Jakarta, October 24, 2023 – The Civil Society Coalition for Security Sector Reform (SSR) is deeply concerned about the escalating conflict in Myanmar and its connections to several Indonesian State-Owned Enterprises (BUMN) allegedly involved in the procurement of weapons and ammunition for the military junta. On October 3, 2023, Marzuki Darusman (Former Head of the Independent Fact-Finding Mission for Myanmar), Feri Amsari (Academic from Andalas University, West Sumatra, Indonesia), the Myanmar Accountability Project (MAP), and Za Uk Ling (Deputy Executive Director of the Chin Human Rights Organization) presented their report to the National Commission on Human Rights (Komnas HAM) regarding the alleged involvement of three BUMN, namely PT. Pindad, PT. PAL, and PT. Dirgantara Indonesia, in arms trade and procurement to the military junta through their broker, True North Ltd.

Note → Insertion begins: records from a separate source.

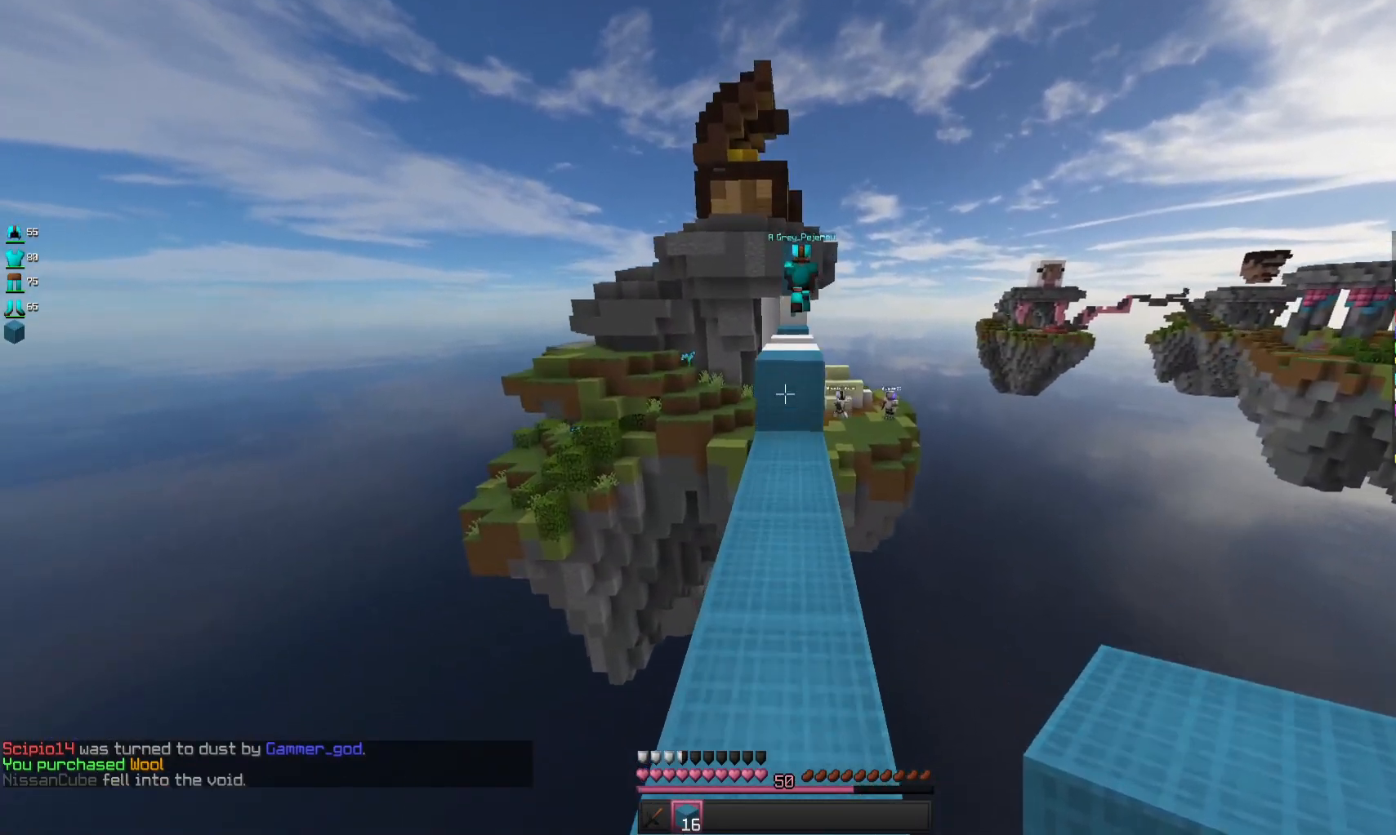
{"keys": ["w"], "mouse": [], "events": [[200, "mouse_right", "down"], [300, "space", "down"], [367, "mouse_right", "up"], [500, "space", "up"]]}
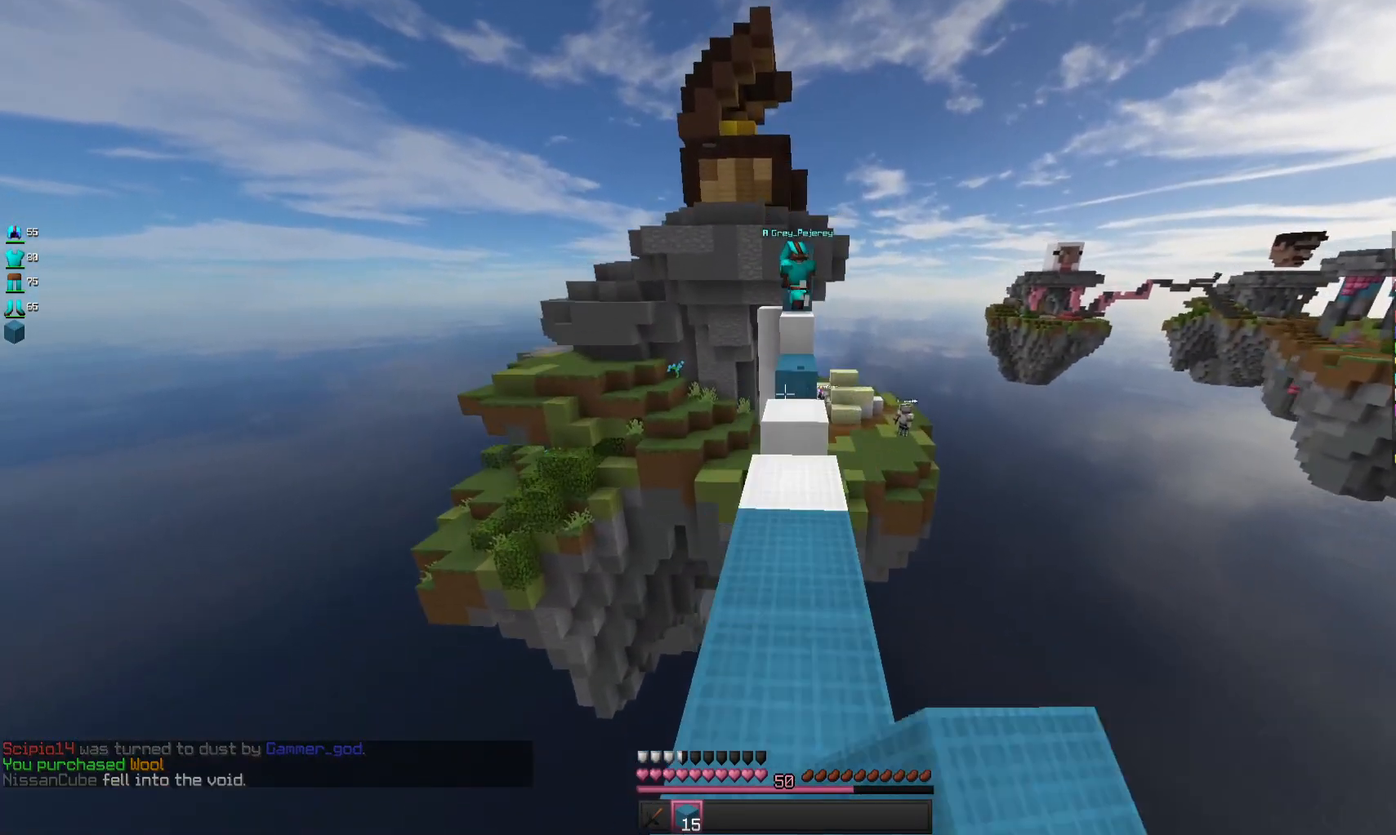
{"keys": ["w"], "mouse": [], "events": [[300, "space", "down"], [500, "space", "up"]]}
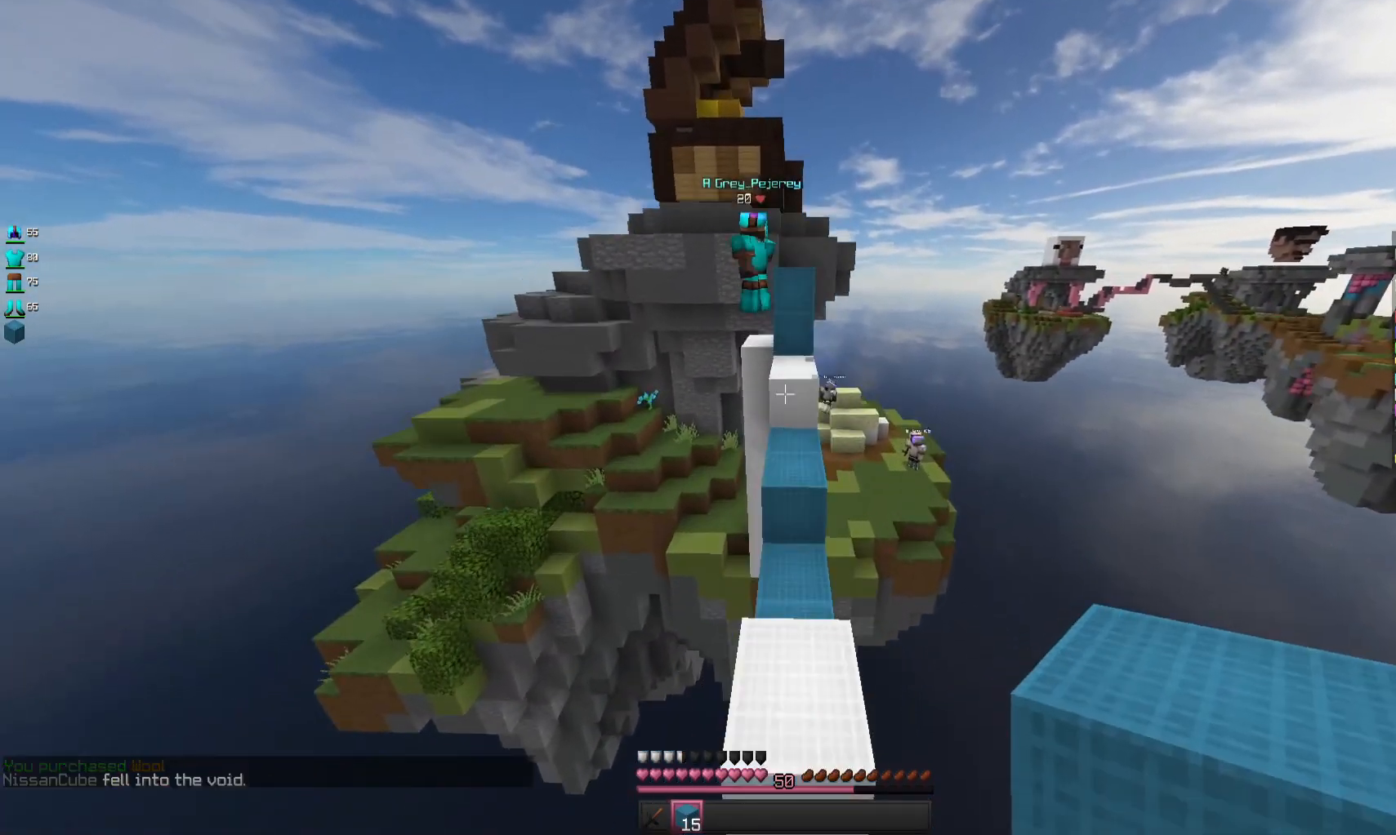
{"keys": ["space", "w"], "mouse": [], "events": [[267, "space", "down"]]}
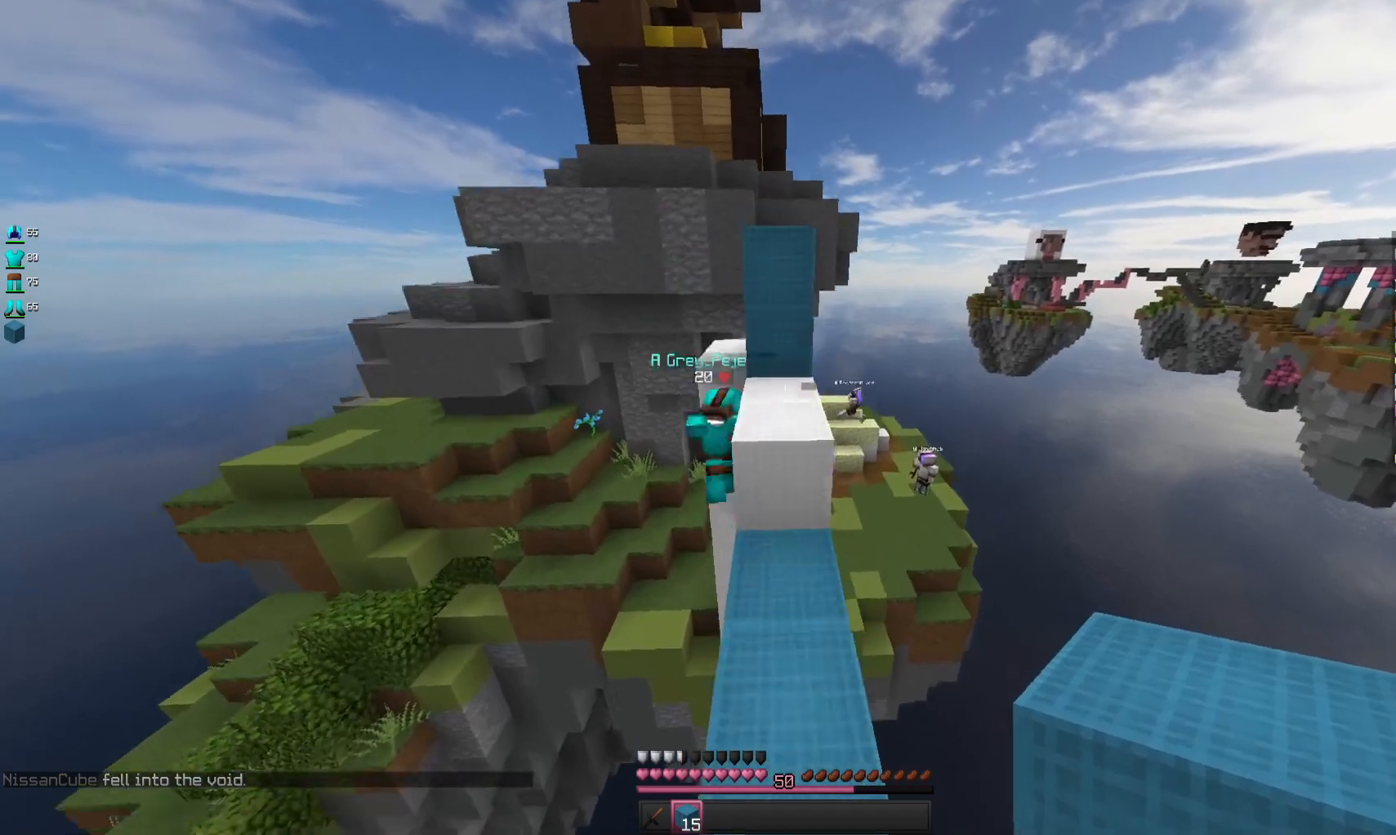
{"keys": ["space", "w"], "mouse": [], "events": [[300, "space", "up"], [433, "space", "down"]]}
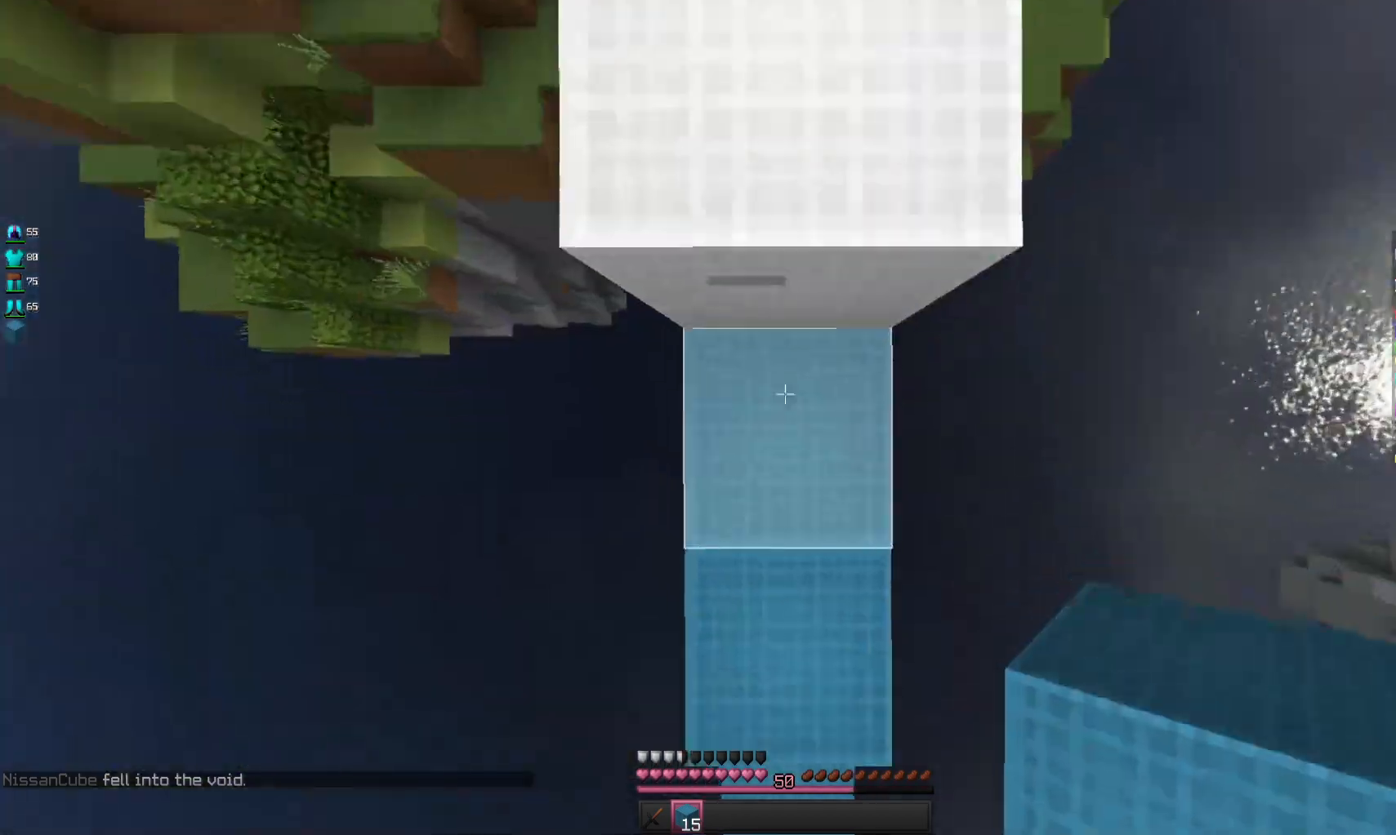
{"keys": ["d", "w"], "mouse": [], "events": [[267, "space", "up"], [433, "d", "down"]]}
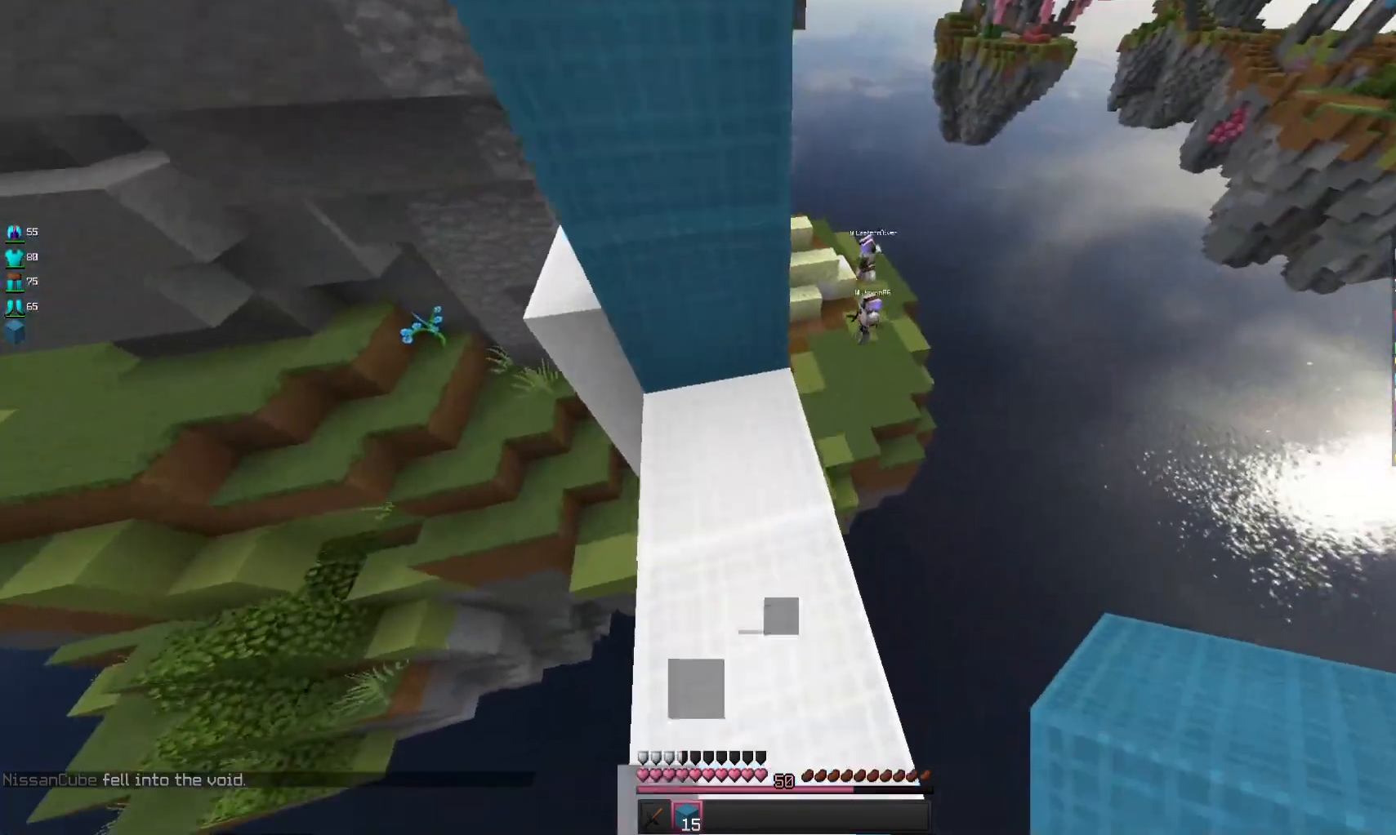
{"keys": ["w"], "mouse": [], "events": [[133, "d", "up"], [200, "space", "down"], [367, "space", "up"]]}
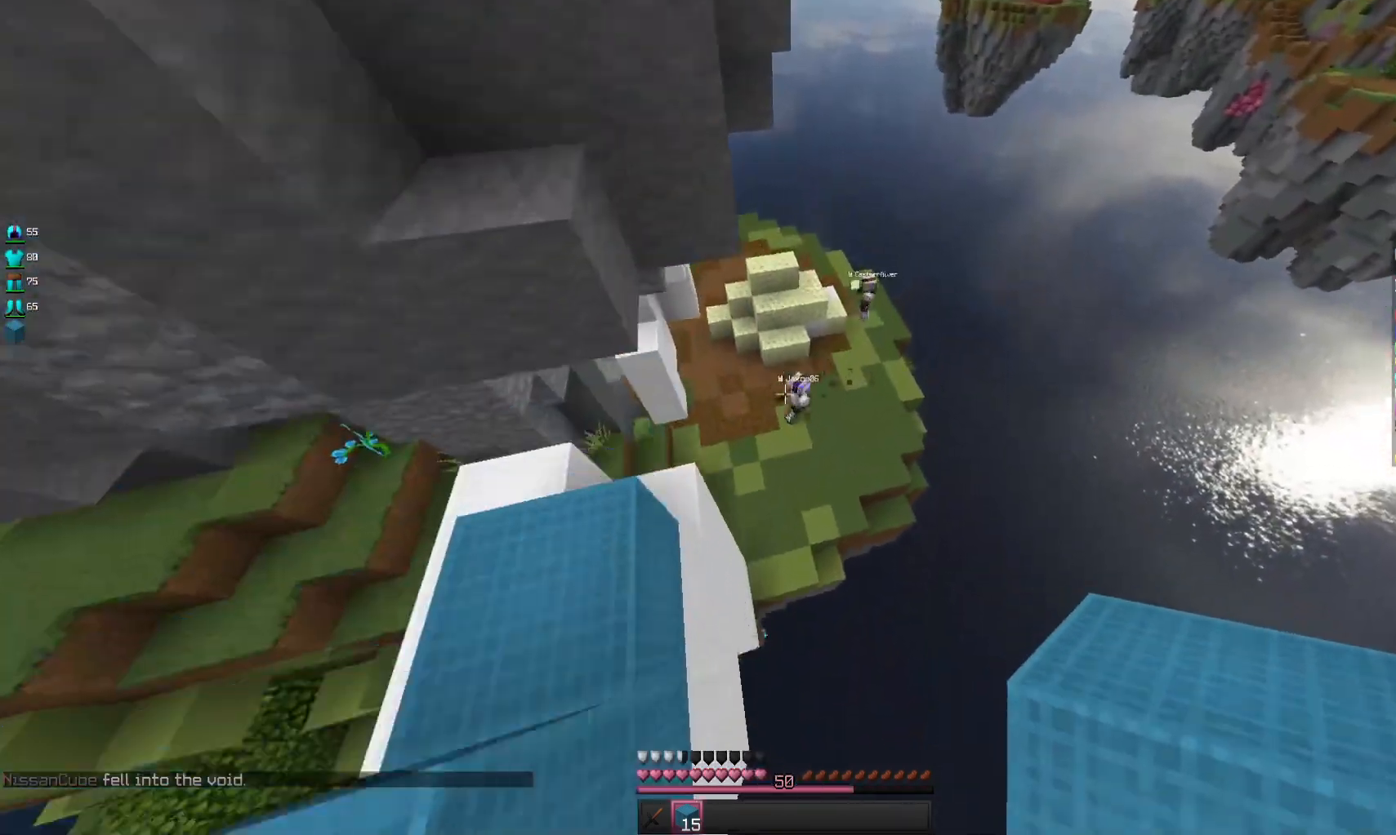
{"keys": ["w"], "mouse": [], "events": []}
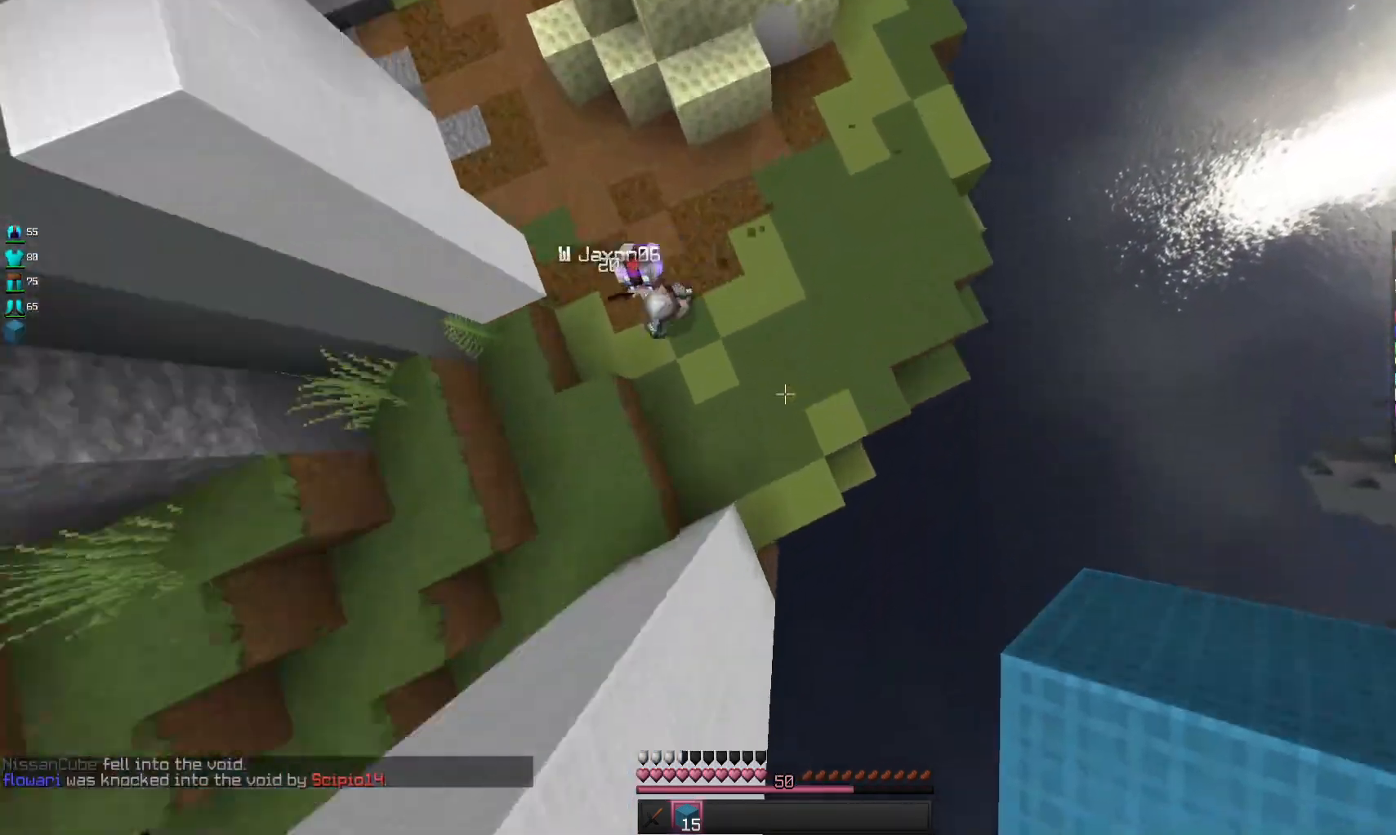
{"keys": ["w"], "mouse": [], "events": [[100, "mouse_right", "down"], [233, "mouse_right", "up"]]}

However, the three concerned state owned enterprises (BUMN) and their parent company, Defend.ID, have claimed that they have never been involved in supplying defense and security equipment to the military junta. They emphasize their adherence to UN Resolution 75/287, which prohibits the supply of weapons to the junta. These claims contradict the reports presented by the four individuals. In fact, PT. Pindad, on its website, stated that on July 24, 2023, during President Joko Widodo’s visit, the defense industry company confirmed the shipment of ammunition to the United States and several Asian countries, including Myanmar.
Recognizing the urgency of further investigating these allegations, the SSR Coalition believes that the Indonesian House of Representatives (DPR) has a crucial role in following up on the issues raised in the report. According to Article 79 Paragraph 3 of Law No. 17 of 2014, the DPR holds several special rights, including the right of interpellation. This article explains that the right of interpellation is the “DPR’s right to conduct an investigation into the implementation of a law and/or government policy related to matters of great importance, strategic significance, and broad societal impact, suspected of being in conflict with existing regulations.”
The Coalition further emphasizes that DPR Commissions I and VI play a central role in utilizing the right of interpellation. Commission I oversees the Ministry of Defense and the Ministry of Foreign Affairs, both of which are involved in this matter. The Ministry of Defense issues licenses for the export of weapons, including the issuance of End User Certificates (EUC) to ensure transparency regarding the recipients or purchasers of these items. The Ministry of Foreign Affairs provides considerations for conventions or international regulations related to arms embargoes to Myanmar. Commission VI, which oversees BUMN ministries, plays a crucial role in overseeing these state-owned enterprises that are fully state-owned or are state-owned enterprise subsidiaries, where compliance is a vital aspect.
Therefore, the Civil Society Coalition for Security Sector Reform (SSR) urges DPR Commissions I and VI to exercise their interpellation rights to investigate the Ministry of Defense in terms of licensing the production and delivery of weapons to the junta through True North Ltd, which has exacerbated the humanitarian crisis in Myanmar.